Late LSU student Madison Brooks now victim of ‘smear campaign’: parents’ lawyer
The attorney for late Louisiana State University student Madison Brooks’ family blasted her accused rapists for making her the victim of a “smear campaign” — calling their claims that she consented to sex the evening of her death “absolutely shameful.”
Kerry Miller, an attorney for Brooks’ parents, ripped the accusers’ legal teams for basing the claims on apparent recordings that have yet to be made public — and which a judge suggested could even strengthen the case against the four charged rapists.
Miller trashed the rival attorneys for denying Brooks was too drunk to consent, despite authorities saying her blood-alcohol content was 0.319%, nearly four times the legal limit.
“To come out to mention evidence that they have and don’t show it, to contradict a gold standard blood alcohol test and not say on what basis they are doing it, it is a made-up smear campaign, absolutely shameful,” Miller told WAFB in an interview Saturday.
The accusers’ defense attorneys gave a press conference Friday in Baton Rouge claiming that Brooks had “consensual sex” with two of the four accused in the back of their SUV shortly before she got out and was fatally struck by another vehicle.
The phone videos were reportedly filmed by Kaivon Deondre Washington, 18, who is charged along with a 17-year-old — who cannot be identified because of his age — with the third-degree rape of Brooks, based on her being too drunk to give consent.
The other two in the car at the time — Everett Lee, 28, and 18-year-old driver Casen Carver — were each charged with principle to third-degree rape, meaning they witnessed it but did not participate.
Their defense attorneys at the Friday press conference disputed many of the findings in the case, based largely on footage from the night.
One of them, Ron Haley, had also shared a similar message in a series of earlier interviews.
Still, he claimed that they “do not intend to try this case in the media.”
“We do, however, intend to state the pertinent facts in this case while being as sensitive as possible to all parties involved,” he said.
That included the fact, he said, that “the two defendants who engaged in a consensual sexual act with Ms. Brooks did so after obtaining verbal consent.”
Rather than getting dumped, the video shows that Brooks then “left the car on her own volition, saying that she would get Uber,” Haley said.
“She is seen on video leaving the car, unharmed and in good health. This will be confirmed by video,” he said, while stressing that the videos did not show any of the sexual acts.
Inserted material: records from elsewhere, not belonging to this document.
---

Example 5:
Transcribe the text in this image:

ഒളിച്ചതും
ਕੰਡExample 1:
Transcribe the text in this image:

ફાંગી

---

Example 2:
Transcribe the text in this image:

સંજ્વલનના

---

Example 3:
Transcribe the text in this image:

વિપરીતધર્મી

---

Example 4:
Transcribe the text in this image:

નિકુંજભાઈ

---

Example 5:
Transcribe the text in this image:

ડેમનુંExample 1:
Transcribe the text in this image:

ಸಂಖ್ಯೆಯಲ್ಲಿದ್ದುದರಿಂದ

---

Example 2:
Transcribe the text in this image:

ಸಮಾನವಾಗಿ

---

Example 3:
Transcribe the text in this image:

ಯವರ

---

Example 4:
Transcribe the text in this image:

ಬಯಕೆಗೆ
Another of the defense attorneys, Joe Long, said videos from that night — including one of Brooks running after the four men to get into their SUV — prove that she cannot have been as drunk as authorities claimed.
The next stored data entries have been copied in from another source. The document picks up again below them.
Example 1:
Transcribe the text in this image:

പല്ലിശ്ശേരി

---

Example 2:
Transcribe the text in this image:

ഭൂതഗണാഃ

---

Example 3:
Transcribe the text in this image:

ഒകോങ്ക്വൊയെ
“If you have a .319, your motor skills shut your body down,” Long said.
“You can’t walk. You can’t talk. You’re lapsing in and out of blackout and you risk death,” he stressed, saying the videos “undermine” the accuracy of the police findings.
Although the legal teams have yet to release the videos, they were seen by District Judge Brad Myers — who told a bond hearing that they showed one of the suspects “callously” laughing at Brooks.
Myers also revealed that another video showed Brooks falling over and needing help standing up before the sexual encounter in the car.
“The evidence to me is clear,” Myers told a bond hearing.
District Attorney Hillar Moore told the same outlet that upgraded charges of first-degree rape have yet to be fully ruled out.
“At this point they are arrested for third-degree rape based on the lack of ability to consent to sex. First-degree rape is obviously a much more serious offense and is when somebody is raped by more than one person — by two people or more — and that’s obviously what the allegations are,” Moore said.
There is also a question of whether the 17-year-old charged in the case could be tried as an adult.